Alors qu’il est seul chez lui, par une nuit d’hiver où tombe la neige, Albin Grau reçoit une curieuse enveloppe, glissée sous sa porte. Prenant connaissance de son contenu, l’artiste découvre quelques lignes qui lui remettent en mémoire la genèse d’un film dont il est l’un des géniteurs. Un métrage, et la créature qui en est l’élément central, qui paraît bien décidé à embrasser l’immortalité. Nosferatu, le vampire, aurait-il pris vie, et serait-il en train d’arpenter le monde ?

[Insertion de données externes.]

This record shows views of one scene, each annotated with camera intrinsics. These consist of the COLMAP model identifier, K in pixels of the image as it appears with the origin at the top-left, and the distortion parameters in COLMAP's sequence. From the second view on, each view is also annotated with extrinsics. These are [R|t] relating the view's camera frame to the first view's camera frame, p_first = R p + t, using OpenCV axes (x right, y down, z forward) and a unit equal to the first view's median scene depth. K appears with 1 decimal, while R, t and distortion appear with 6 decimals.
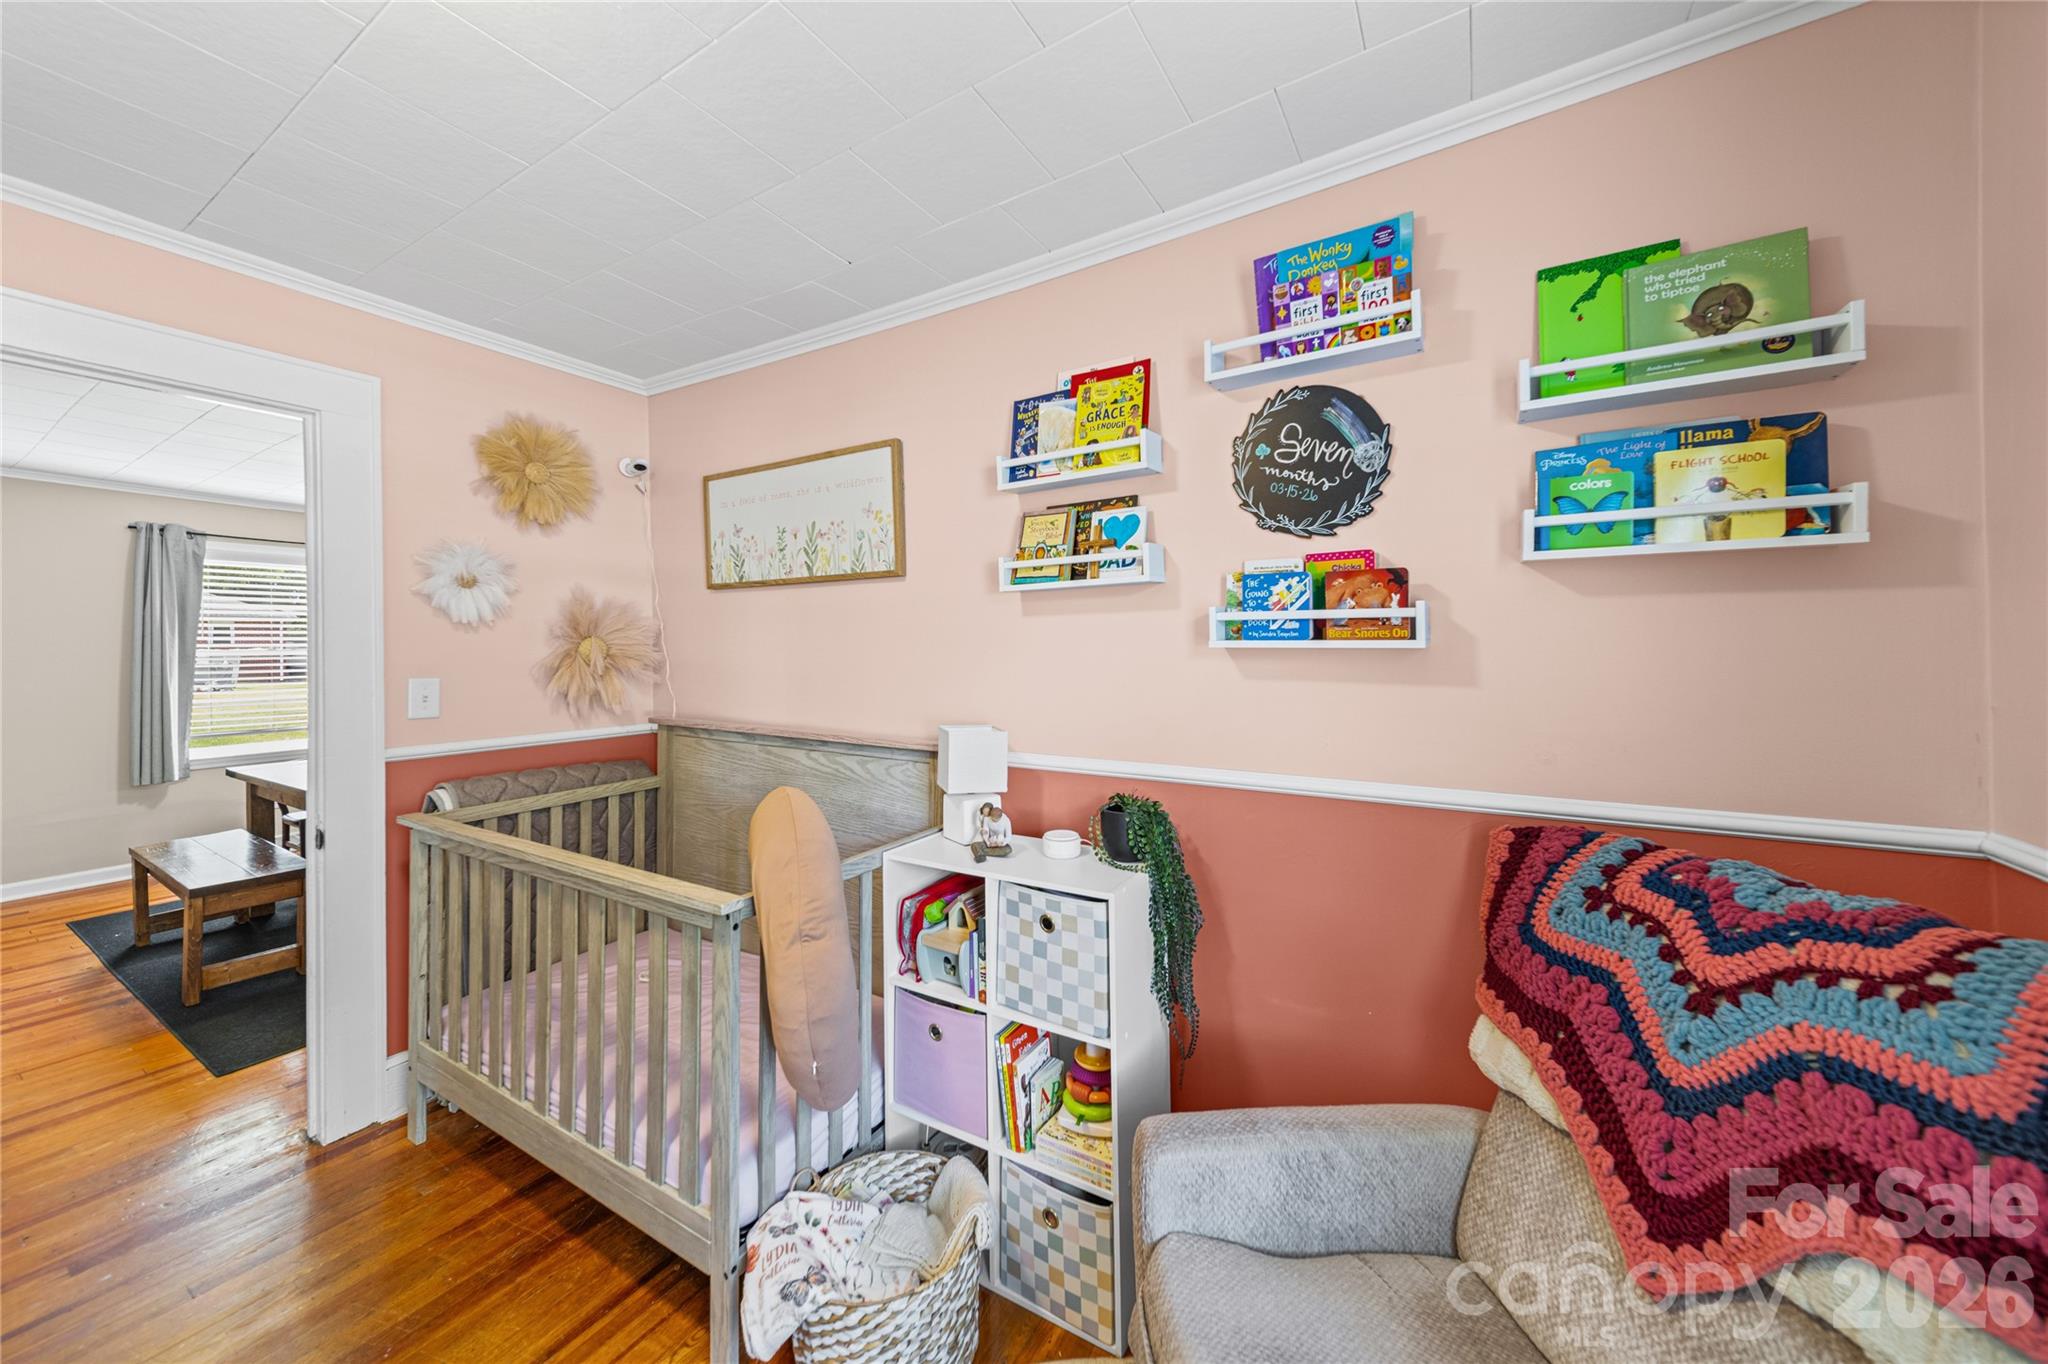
lens RADIAL K [[729.2, 0, 1023.8], [0, 729.2, 630.3], [0, 0, 1]] dist [0.002617, 0.000160]
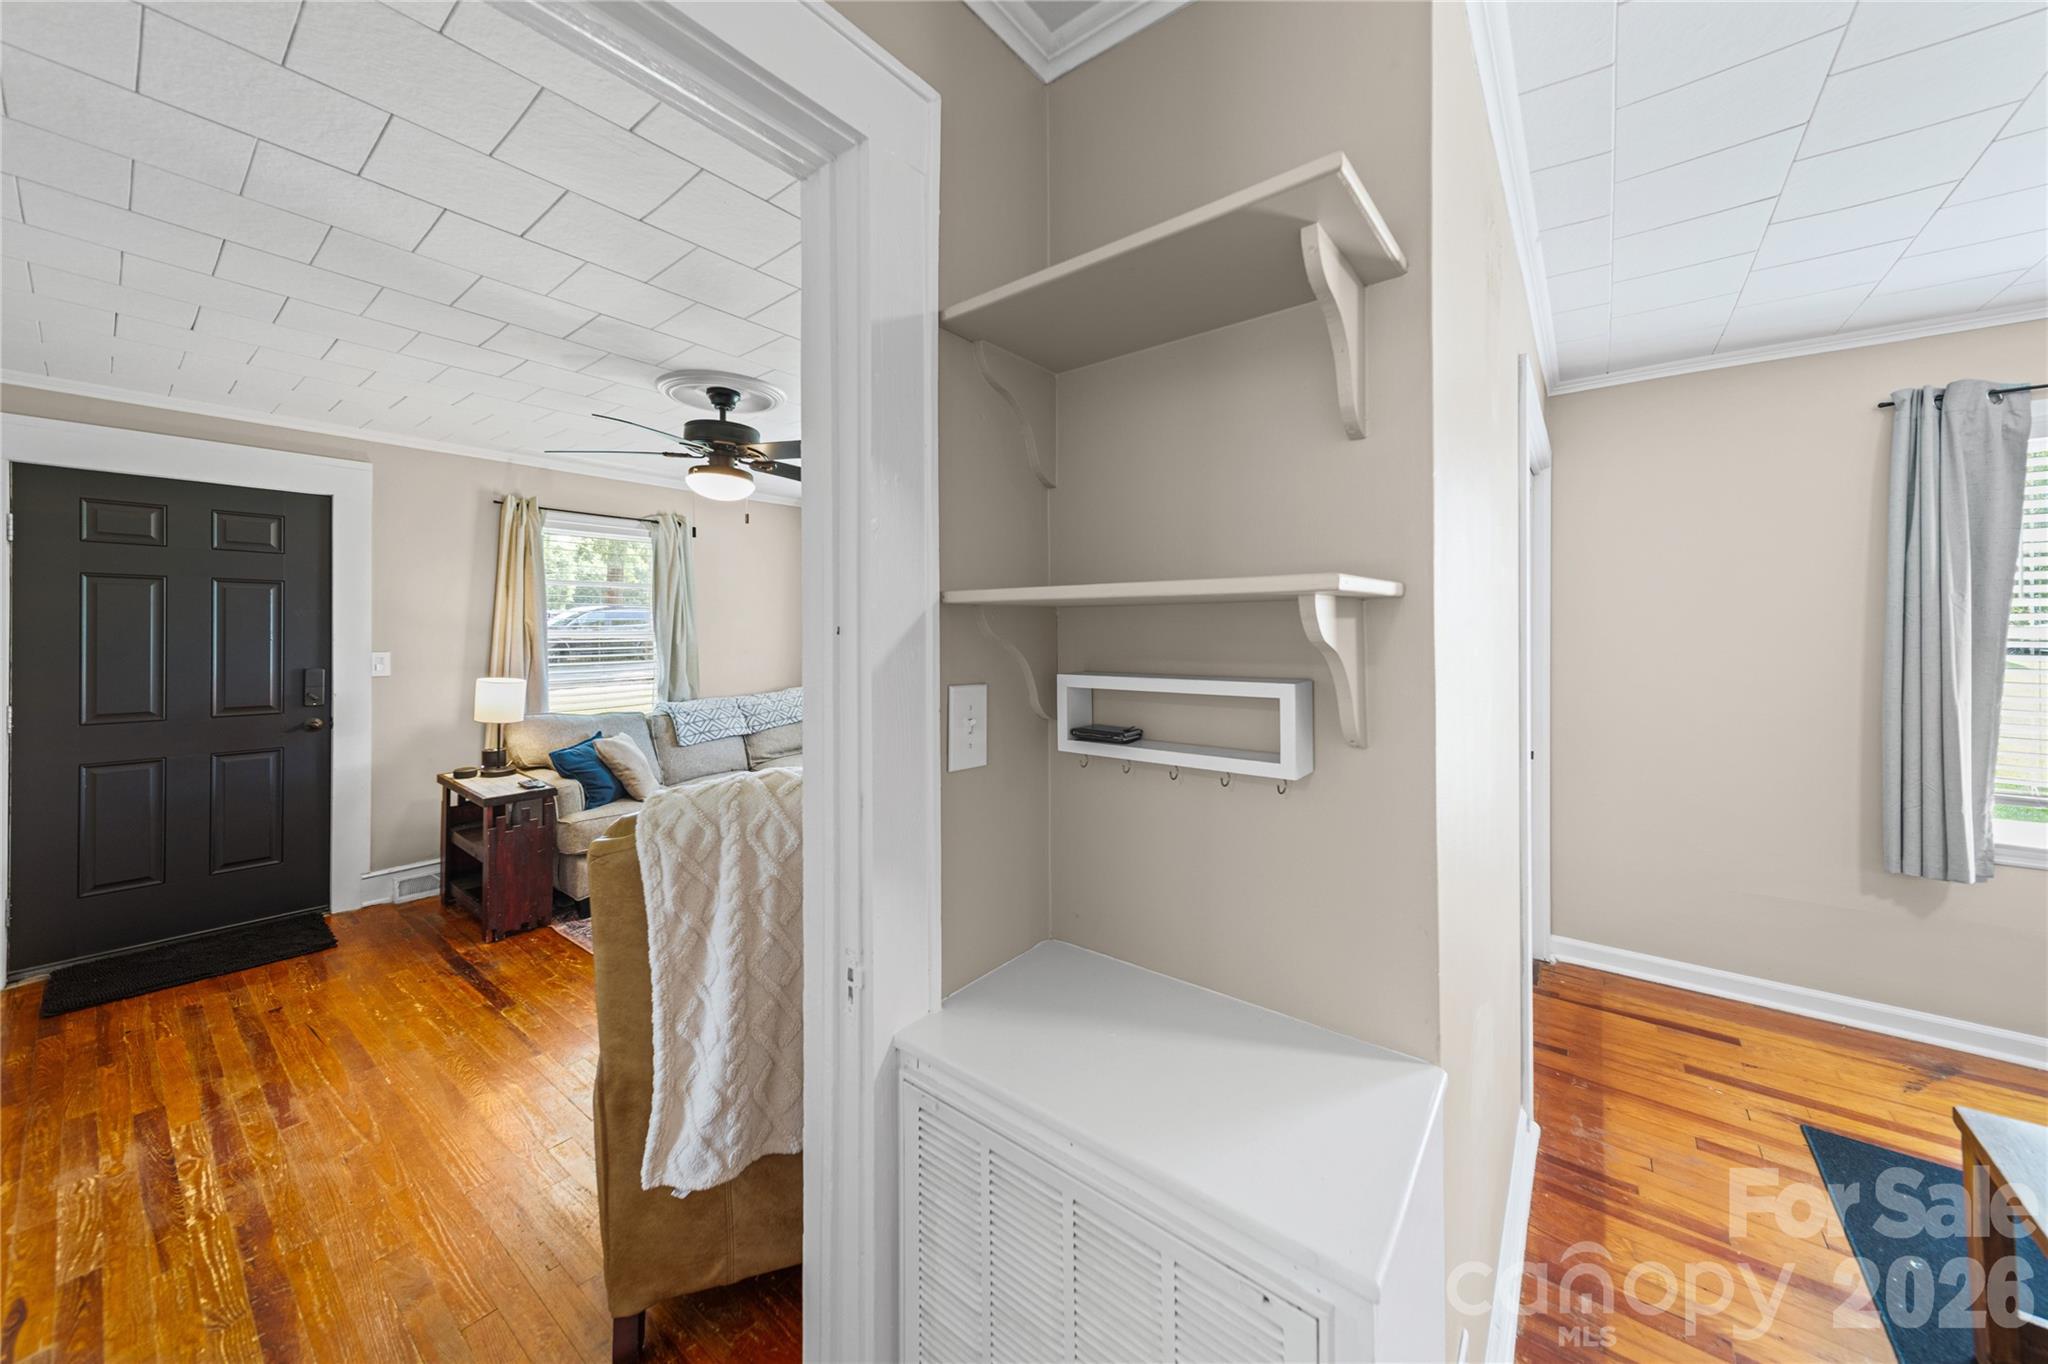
lens RADIAL K [[729.2, 0, 1023.8], [0, 729.2, 630.3], [0, 0, 1]] dist [0.002617, 0.000160]
pose [[-0.126492, 0.016060, -0.991838, -0.570817], [0.014863, 0.999787, 0.014293, 0.012898], [0.991856, -0.012933, -0.126704, 0.412623]]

Marco Fontanili est un jeune dessinateur et scénariste italien, déjà auteurs de plusieurs albums en noir et blanc, principalement sans paroles. Graphiquement, ses premiers livres montrent son appétence pour l’horreur, entre hommage aux Contes de la Crypte (Tales from the Grave, 2020) ou à Godzilla (Kingzilla, 2021). Nosferatu est clairement son projet le plus ambitieux à ce jour, sur lequel il a travaillé plus d’un an. Une entreprise de longue haleine, qui a vu l’artiste se confronter à de nombreuses recherches, avant de trouver comment aborder son sujet. Tournant le dos à l’idée d’une adaptation, peu intéressante à son goût, Fontanili choisit de s’imprégner de la matière du film et de son histoire houleuse, depuis les procès intentés contre Murnau, Grau et Cie jusqu’à la disparition de la tête embaumée de Murnau.
Difficile de raconter la trame de ce Nosferatu tant la lecture en est immersive. Une partie importante du livre ne contient pas de texte : Fontanili donne vie à Nosferatu, qui échappe au feu de ses bandes, préserve celles-ci, pour finalement trouver le repos dans le cercueil niché au fond de sa crypte. Avec un trait qui en appelle aux cadrages et effets expressionnistes, le dessinateur joue de la métaphore pour expliciter la survie du film et celle de sa créature, devenue une incarnation vampirique à part entière. De façon à faciliter la lecture des néophytes qui seraient intéressés avant tout par l’objet graphique, Fontanili parsème son album des conclusions de ses recherches. Il donne ainsi des clés pour comprendre comment et pourquoi le métrage de Murnau a failli disparaître dans les flammes, et comment cette fin qui aurait dû être inéluctable s’est transformée en renaissance.
L’auteur convoque l’essentiel de la matière vampirique du long-métrage de 1922. La morsure du vampire, les rats qui l’accompagnent, son incapacité à supporter la lumière du jour sont intégrés au récit. Mais le dessinateur-scénariste puise dans l’ensemble de la genèse du film, exploitant le vol de la tête de Murnau en conclusion à son histoire. D’éléments disparates, d’idées et ressenti sur Nosferatu et son immortalité, Fontanili fait un une longue métaphore autant qu’une œuvre occulte.
Si Philippe Druillet avait choisi d’extraire Nosferatu de son film pour en faire une représentation de l’artiste incompris, Marco Fontanili opte quant à lui pour une exploration esthétique. Une approche toute en métaphore d’un long-métrage incontournable du cinéma fantastique, appelé à la même immortalité que le personnage dont il porte le nom.